- _What you should do_
Pictures in the material below are to be left out, and only the lines from the line with "Если вы думаете, что" up to and including the line with "ち、地域密着型のサービスを徹底しています。顧客から" are to be written out exactly.

- _Information shown_
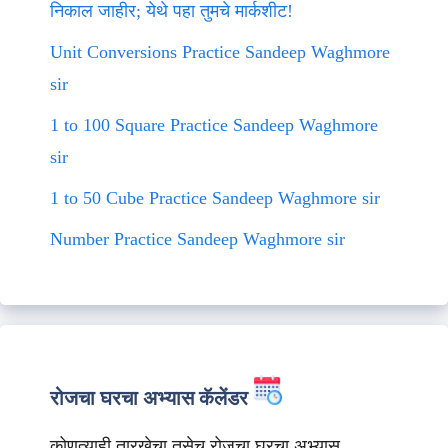
निकाल जाहीर; येथे पहा तुमचे मार्कशीट!
Unit Conversions Practice Sandeep Waghmore
sir
1 to 100 Square Practice Sandeep Waghmore
sir
1 to 50 Cube Practice Sandeep Waghmore sir
Number Practice Sandeep Waghmore sir
रोजचा घरचा अभ्यास कॅलेंडर
कोणत्याही तारखेचा तसेच रोजचा घरचा अभ्यास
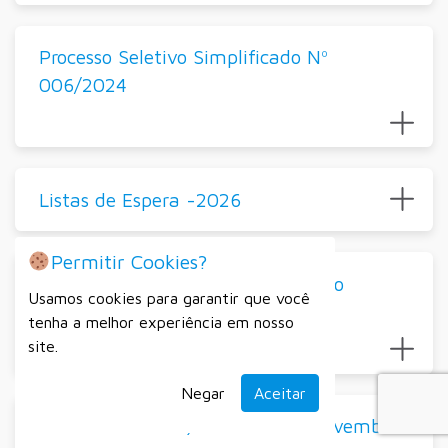
Processo Seletivo Simplificado Nº
006/2024
Listas de Espera -2026
Permitir Cookies?
Todas as listas de espera educação
Usamos cookies para garantir que você
infantil
tenha a melhor experiência em nosso
site.
Negar
Aceitar
2024 – Contratações Diretas – Novembro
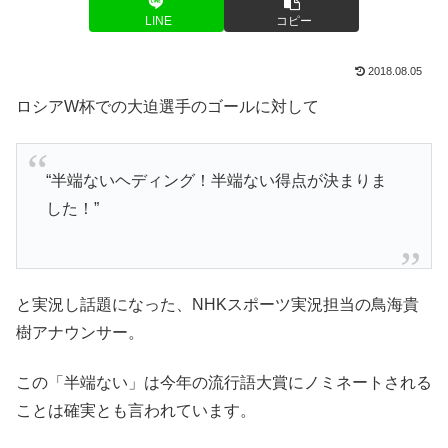
LINE
コピー
2018.08.05
ロシアW杯での大迫選手のゴールに対して
“半端ないヘディング！半端ない得点が決まりま
した！”
と実況し話題になった、NHKスポーツ実況担当の鳥海貴
樹アナウンサー。
この「半端ない」は今年の流行語大賞にノミネートされる
ことは確実とも言われています。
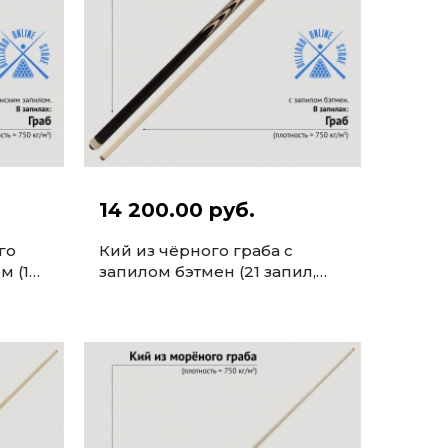
14 200.00 руб.
го
Кий из чёрного граба с
м (10
запилом бэтмен (21 запил,
161-163см)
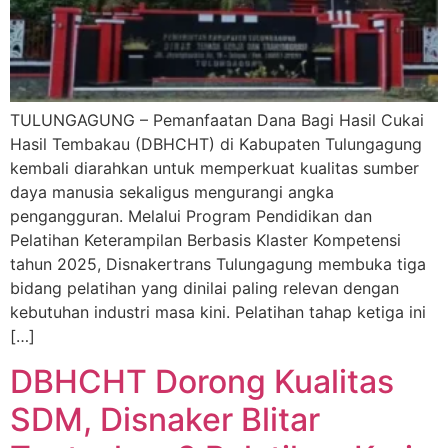
TULUNGAGUNG – Pemanfaatan Dana Bagi Hasil Cukai
Hasil Tembakau (DBHCHT) di Kabupaten Tulungagung
kembali diarahkan untuk memperkuat kualitas sumber
daya manusia sekaligus mengurangi angka
pengangguran. Melalui Program Pendidikan dan
Pelatihan Keterampilan Berbasis Klaster Kompetensi
tahun 2025, Disnakertrans Tulungagung membuka tiga
bidang pelatihan yang dinilai paling relevan dengan
kebutuhan industri masa kini. Pelatihan tahap ketiga ini
[…]
DBHCHT Dorong Kualitas
SDM, Disnaker Blitar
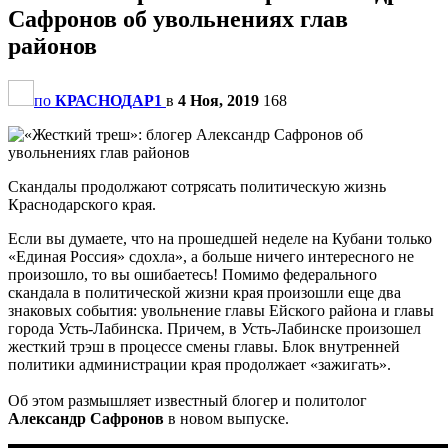
Сафронов об увольнениях глав
районов
по
КРАСНОДАР1
в
4 Ноя, 2019
168
Скандалы продолжают сотрясать политическую жизнь
Краснодарского края.
Если вы думаете, что на прошедшей неделе на Кубани только
«Единая Россия» сдохла», а больше ничего интересного не
произошло, то вы ошибаетесь! Помимо федерального
скандала в политической жизни края произошли еще два
знаковых события: увольнение главы Ейского района и главы
города Усть-Лабинска. Причем, в Усть-Лабинске произошел
жесткий трэш в процессе смены главы. Блок внутренней
политики администрации края продолжает «зажигать».
Об этом размышляет известный блогер и политолог
Александр Сафронов
в новом выпуске.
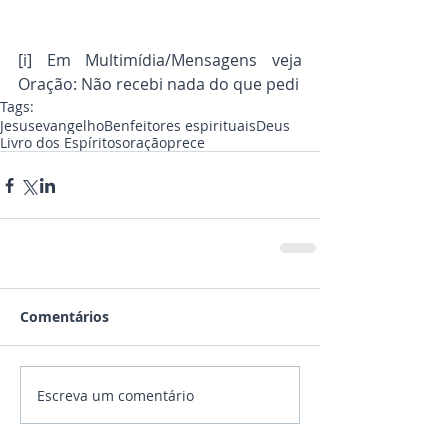
[i] Em Multimídia/Mensagens veja 
Oração: Não recebi nada do que pedi
Tags:
Jesus
evangelho
Benfeitores espirituais
Deus
Livro dos Espíritos
oração
prece
Comentários
Escreva um comentário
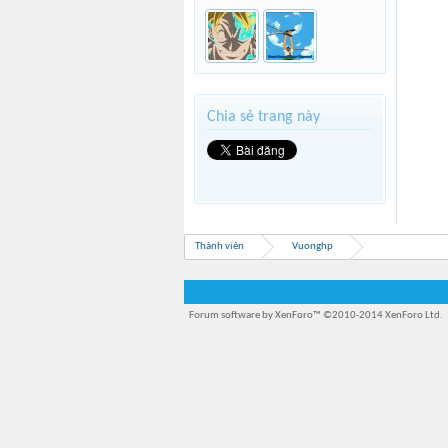
Chia sẻ trang này
Thành viên
Vuonghp
Forum software by XenForo™
©2010-2014 XenForo Ltd.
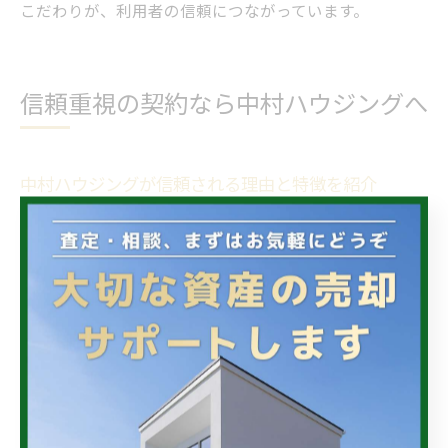
こだわりが、利用者の信頼につながっています。
信頼重視の契約なら中村ハウジングへ
中村ハウジングが信頼される理由と特徴を紹介
中村ハウジングは徳島県内で多数の不動産契約実績を持
ち、地域密着型のサービスを徹底しています。顧客から
高い信頼を集めている理由は、物件情報の透明な開示
と、業界タブーとされる「情報の隠蔽」や「強引な営
業」を徹底して排除する姿勢にあります。特に、初めて
不動産取引を行う方や、過去に他社で不安な経験をした
方からは「丁寧な説明で不安が解消された」「無理な契
約を迫られなかった」といった声が多く寄せられていま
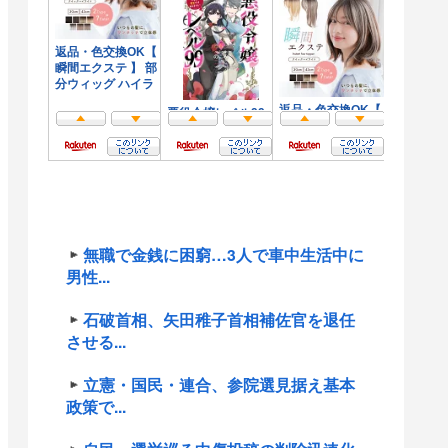
無職で金銭に困窮…3人で車中生活中に
男性...
石破首相、矢田稚子首相補佐官を退任
させる...
立憲・国民・連合、参院選見据え基本
政策で...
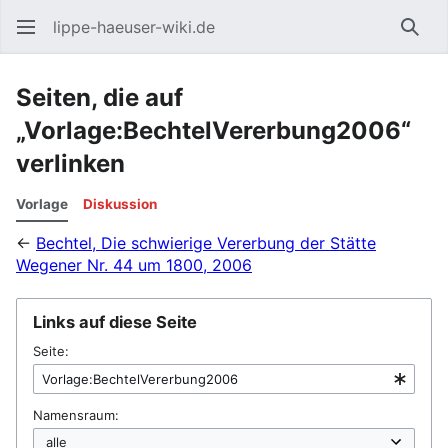
lippe-haeuser-wiki.de
Such
Seiten, die auf
„Vorlage:BechtelVererbung2006“
verlinken
Vorlage
Diskussion
←
Bechtel, Die schwierige Vererbung der Stätte
Wegener Nr. 44 um 1800, 2006
Links auf diese Seite
Seite:
Namensraum:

- _Answer to this task_
Если вы думаете, что на прошедшей неделе на Кубани только
«Единая Россия» сдохла», а больше ничего интересного не
произошло, то вы ошибаетесь! Помимо федерального
скандала в политической жизни края произошли еще два
знаковых события: увольнение главы Ейского района и главы
города Усть-Лабинска. Причем, в Усть-Лабинске произошел
жесткий трэш в процессе смены главы. Блок внутренней
политики администрации края продолжает «зажигать».
Об этом размышляет известный блогер и политолог
Александр Сафронов
в новом выпуске.
[i] Em Multimídia/Mensagens veja 
Oração: Não recebi nada do que pedi
Tags:
Jesus
evangelho
Benfeitores espirituais
Deus
Livro dos Espíritos
oração
prece
Comentários
Escreva um comentário
Chia sẻ trang này
Thành viên
Vuonghp
Forum software by XenForo™
©2010-2014 XenForo Ltd.
こだわりが、利用者の信頼につながっています。
信頼重視の契約なら中村ハウジングへ
中村ハウジングが信頼される理由と特徴を紹介
中村ハウジングは徳島県内で多数の不動産契約実績を持
ち、地域密着型のサービスを徹底しています。顧客から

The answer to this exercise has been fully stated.